### Task instructions
Render everything from the line containing "flexible pricing models." down to the line containing "supporting evolving requirements." as a JSON list of strings, one string per line, leaving out blank lines.

(Source records)

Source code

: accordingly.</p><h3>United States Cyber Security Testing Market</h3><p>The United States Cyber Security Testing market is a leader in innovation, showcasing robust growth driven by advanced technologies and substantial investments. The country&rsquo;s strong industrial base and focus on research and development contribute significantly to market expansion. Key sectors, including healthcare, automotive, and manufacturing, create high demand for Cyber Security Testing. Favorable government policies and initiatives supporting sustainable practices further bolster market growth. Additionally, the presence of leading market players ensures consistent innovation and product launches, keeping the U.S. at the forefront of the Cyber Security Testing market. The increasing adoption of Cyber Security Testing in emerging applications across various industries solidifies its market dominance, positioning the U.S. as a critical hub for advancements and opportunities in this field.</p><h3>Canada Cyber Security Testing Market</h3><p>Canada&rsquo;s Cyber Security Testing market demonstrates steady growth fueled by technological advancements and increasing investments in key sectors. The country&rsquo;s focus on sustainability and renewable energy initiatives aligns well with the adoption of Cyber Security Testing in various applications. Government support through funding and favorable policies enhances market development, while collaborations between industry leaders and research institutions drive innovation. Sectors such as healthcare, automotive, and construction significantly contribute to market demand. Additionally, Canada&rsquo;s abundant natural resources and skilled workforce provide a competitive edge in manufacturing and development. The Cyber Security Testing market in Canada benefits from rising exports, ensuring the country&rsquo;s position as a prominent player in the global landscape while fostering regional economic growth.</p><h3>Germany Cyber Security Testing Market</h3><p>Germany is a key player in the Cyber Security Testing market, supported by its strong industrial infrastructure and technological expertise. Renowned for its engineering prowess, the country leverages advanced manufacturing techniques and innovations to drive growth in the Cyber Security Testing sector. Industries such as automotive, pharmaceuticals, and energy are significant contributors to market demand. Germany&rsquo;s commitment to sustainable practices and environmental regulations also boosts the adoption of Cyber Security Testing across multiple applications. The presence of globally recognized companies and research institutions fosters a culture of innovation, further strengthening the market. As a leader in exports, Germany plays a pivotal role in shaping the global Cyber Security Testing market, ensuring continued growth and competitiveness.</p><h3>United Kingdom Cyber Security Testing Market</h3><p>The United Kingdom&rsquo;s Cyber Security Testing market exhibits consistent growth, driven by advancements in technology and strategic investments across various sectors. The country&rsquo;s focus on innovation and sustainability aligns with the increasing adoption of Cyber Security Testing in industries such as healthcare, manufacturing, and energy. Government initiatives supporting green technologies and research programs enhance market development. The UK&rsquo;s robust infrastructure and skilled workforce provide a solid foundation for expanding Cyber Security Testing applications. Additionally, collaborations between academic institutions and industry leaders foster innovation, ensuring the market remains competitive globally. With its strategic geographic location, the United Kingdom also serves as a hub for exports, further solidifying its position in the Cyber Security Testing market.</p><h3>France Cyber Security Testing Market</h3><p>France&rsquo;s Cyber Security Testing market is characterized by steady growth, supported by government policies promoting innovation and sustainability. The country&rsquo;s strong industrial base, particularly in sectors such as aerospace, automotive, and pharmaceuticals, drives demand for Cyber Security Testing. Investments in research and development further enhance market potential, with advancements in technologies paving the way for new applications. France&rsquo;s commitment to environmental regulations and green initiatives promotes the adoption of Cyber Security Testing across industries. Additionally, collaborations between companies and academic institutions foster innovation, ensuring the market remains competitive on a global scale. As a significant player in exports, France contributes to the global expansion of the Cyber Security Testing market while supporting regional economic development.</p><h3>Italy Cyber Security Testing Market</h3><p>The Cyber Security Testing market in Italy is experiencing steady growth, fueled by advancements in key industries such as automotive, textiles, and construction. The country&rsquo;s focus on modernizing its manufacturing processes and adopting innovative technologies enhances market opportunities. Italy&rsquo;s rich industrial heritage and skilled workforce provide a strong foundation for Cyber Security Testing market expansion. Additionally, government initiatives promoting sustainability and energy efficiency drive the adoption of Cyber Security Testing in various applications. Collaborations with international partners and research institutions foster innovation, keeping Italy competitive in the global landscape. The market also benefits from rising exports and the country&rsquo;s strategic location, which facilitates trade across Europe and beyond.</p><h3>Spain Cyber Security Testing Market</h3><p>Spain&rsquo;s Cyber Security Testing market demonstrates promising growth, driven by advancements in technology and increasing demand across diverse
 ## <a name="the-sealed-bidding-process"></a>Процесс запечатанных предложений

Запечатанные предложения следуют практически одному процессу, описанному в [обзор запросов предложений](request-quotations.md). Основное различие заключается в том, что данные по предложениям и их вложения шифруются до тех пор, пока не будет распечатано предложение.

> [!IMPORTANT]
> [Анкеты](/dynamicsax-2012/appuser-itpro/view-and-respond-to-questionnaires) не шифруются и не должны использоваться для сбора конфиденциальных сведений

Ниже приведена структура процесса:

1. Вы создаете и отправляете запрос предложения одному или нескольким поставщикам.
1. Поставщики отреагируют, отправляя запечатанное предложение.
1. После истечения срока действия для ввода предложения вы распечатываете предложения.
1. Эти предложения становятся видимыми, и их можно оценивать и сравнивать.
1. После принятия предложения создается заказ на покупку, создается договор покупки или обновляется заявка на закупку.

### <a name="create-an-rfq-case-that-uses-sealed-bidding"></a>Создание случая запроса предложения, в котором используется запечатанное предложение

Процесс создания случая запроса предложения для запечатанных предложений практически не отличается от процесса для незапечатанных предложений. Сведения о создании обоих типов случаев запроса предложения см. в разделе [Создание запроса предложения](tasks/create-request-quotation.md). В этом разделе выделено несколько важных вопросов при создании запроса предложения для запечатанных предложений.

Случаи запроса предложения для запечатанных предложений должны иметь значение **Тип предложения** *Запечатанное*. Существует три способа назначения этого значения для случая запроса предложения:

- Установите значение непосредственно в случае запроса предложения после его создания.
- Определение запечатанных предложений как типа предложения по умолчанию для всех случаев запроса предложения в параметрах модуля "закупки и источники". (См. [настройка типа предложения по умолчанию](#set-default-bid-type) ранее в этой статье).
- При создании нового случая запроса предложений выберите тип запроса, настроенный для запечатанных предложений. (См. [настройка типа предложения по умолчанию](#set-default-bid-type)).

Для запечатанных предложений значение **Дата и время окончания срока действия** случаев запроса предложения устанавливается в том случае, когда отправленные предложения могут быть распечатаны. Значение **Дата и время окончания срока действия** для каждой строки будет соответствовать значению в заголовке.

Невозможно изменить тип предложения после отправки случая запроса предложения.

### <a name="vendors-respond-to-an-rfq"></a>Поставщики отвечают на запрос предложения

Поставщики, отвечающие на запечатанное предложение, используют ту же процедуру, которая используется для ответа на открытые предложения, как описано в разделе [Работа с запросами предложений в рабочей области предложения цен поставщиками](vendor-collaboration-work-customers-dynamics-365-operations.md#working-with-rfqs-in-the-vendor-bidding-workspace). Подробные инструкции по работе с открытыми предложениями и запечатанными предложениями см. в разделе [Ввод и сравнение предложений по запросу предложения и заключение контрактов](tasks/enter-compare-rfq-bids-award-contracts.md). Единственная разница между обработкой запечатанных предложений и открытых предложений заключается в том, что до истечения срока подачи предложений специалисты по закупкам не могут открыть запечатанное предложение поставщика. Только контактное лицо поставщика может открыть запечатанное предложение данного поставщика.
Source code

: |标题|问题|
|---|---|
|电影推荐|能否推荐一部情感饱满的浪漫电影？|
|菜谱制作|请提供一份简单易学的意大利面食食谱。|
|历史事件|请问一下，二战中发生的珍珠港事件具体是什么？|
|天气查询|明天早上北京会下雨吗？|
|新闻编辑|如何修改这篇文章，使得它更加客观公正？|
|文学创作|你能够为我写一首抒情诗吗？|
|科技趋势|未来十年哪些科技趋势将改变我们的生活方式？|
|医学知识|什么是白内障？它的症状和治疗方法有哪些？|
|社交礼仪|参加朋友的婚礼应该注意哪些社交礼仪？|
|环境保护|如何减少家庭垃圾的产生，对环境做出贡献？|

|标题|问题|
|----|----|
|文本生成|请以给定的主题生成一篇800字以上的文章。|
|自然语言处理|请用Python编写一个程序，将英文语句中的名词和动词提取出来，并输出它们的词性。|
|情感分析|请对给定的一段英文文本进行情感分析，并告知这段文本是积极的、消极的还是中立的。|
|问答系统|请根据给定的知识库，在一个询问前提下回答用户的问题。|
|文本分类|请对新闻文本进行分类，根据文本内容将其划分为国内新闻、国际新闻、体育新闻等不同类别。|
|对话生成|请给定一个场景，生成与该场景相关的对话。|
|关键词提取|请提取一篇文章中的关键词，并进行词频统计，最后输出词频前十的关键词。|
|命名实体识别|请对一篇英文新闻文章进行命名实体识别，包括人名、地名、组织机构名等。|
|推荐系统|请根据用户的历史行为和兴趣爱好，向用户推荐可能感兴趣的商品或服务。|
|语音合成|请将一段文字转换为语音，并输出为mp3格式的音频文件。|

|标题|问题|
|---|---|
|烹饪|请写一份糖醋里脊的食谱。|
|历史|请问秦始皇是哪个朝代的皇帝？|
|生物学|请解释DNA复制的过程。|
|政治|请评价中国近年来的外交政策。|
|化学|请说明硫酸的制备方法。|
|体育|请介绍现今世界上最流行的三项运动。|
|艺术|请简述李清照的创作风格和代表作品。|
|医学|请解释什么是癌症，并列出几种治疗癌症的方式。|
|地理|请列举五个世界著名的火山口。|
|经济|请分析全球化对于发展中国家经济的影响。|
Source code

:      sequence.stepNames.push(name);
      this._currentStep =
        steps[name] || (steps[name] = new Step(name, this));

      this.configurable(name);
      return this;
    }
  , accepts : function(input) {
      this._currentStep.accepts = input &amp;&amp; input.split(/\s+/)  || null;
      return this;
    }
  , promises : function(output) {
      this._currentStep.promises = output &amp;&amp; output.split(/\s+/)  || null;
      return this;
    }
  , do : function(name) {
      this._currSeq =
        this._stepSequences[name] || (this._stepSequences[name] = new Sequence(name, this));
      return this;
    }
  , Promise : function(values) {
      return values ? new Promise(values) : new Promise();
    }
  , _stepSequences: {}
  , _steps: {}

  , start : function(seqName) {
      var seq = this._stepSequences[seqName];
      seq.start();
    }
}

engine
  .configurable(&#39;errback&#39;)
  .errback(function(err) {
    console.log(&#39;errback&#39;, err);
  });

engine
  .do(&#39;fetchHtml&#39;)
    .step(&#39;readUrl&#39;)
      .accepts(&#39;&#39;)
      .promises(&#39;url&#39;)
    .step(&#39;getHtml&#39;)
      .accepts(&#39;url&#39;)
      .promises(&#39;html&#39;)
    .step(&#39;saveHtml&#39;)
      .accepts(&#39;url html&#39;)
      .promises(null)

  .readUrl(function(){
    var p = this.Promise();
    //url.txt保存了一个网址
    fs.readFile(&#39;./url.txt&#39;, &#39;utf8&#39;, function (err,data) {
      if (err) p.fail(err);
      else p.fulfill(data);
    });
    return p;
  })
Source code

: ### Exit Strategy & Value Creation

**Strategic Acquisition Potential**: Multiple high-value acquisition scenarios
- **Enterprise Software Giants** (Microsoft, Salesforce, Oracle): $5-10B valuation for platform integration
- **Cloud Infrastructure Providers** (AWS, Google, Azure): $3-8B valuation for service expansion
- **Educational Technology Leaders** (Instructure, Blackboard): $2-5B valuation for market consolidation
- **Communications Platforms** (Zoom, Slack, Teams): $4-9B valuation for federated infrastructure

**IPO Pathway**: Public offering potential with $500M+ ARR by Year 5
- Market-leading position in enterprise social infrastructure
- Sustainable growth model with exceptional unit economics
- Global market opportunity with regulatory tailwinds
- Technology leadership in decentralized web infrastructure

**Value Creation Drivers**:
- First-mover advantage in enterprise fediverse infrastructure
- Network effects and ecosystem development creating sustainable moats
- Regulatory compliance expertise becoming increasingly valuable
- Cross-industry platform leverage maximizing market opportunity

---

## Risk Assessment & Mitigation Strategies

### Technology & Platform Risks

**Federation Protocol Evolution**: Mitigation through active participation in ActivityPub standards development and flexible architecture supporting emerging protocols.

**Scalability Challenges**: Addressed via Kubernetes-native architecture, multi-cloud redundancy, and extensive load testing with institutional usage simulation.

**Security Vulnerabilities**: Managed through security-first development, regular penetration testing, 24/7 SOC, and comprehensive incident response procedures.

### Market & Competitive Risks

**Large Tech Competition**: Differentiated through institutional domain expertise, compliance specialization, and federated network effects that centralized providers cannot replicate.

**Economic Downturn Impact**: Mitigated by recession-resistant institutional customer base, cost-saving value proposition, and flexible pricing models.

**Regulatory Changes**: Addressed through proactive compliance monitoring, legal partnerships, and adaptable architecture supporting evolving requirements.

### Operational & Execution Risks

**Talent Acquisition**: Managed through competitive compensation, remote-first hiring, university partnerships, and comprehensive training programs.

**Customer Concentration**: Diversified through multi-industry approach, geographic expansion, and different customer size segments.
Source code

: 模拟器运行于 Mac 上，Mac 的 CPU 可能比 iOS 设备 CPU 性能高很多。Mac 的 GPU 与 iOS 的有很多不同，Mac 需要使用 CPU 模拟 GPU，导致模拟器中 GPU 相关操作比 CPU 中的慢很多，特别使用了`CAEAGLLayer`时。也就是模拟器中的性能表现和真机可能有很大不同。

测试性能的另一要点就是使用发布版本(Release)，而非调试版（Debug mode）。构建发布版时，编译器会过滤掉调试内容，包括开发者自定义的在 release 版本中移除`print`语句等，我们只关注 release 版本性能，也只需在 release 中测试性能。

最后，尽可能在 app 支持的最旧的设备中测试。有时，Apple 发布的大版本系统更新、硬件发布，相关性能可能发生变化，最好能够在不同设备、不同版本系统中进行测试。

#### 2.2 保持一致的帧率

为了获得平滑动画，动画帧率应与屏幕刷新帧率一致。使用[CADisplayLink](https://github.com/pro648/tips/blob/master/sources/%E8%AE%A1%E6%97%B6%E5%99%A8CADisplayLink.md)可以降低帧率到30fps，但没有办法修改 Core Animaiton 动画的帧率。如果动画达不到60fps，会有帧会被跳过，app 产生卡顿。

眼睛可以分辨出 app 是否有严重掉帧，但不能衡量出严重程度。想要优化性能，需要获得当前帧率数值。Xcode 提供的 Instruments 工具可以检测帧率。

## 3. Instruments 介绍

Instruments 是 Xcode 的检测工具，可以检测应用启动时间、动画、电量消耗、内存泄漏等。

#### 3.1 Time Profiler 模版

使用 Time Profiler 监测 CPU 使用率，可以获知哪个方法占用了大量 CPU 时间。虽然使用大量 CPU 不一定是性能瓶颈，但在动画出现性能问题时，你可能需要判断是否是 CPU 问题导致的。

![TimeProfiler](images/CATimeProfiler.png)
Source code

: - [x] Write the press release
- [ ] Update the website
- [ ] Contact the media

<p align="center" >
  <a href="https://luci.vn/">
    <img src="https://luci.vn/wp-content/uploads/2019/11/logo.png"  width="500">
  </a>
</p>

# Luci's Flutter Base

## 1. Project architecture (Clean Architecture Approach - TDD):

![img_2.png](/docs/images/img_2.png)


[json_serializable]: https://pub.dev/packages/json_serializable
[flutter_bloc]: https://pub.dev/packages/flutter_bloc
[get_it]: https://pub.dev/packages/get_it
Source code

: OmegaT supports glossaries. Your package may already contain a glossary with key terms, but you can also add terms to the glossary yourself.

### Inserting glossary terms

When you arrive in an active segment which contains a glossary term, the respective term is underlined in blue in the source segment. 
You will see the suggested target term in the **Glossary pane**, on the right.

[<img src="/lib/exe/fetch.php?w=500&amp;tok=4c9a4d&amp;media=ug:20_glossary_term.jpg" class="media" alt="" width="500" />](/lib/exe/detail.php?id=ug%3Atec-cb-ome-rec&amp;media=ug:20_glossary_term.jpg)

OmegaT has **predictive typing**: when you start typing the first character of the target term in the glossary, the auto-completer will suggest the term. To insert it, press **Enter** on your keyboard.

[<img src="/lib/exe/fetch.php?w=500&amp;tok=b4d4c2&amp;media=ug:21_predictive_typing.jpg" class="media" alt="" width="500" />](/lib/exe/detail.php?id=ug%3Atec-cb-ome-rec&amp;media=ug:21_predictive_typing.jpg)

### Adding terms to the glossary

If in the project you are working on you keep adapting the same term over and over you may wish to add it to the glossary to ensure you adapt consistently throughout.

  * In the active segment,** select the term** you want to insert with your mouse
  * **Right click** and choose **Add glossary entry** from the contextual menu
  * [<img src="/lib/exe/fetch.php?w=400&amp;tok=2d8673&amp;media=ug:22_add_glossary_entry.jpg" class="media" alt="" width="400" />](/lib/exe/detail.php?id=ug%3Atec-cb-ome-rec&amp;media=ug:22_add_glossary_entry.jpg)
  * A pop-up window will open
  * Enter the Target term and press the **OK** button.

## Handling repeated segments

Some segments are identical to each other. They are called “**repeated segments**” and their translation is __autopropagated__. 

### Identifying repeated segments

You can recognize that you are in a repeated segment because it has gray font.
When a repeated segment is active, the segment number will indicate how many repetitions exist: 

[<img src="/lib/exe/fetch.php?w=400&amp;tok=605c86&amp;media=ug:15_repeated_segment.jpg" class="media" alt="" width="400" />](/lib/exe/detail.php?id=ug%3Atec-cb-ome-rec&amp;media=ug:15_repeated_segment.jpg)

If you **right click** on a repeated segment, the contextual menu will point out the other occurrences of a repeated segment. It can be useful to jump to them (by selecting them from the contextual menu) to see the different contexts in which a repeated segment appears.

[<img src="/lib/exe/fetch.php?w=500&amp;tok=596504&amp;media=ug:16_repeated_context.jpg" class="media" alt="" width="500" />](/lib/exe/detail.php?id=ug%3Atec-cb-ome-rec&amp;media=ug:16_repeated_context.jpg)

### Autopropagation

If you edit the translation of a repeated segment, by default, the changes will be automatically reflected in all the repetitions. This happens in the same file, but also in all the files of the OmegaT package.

### Solution to this problem
[
  "**Economic Downturn Impact**: Mitigated by recession-resistant institutional customer base, cost-saving value proposition, and flexible pricing models.",
  "**Regulatory Changes**: Addressed through proactive compliance monitoring, legal partnerships, and adaptable architecture supporting evolving requirements."
]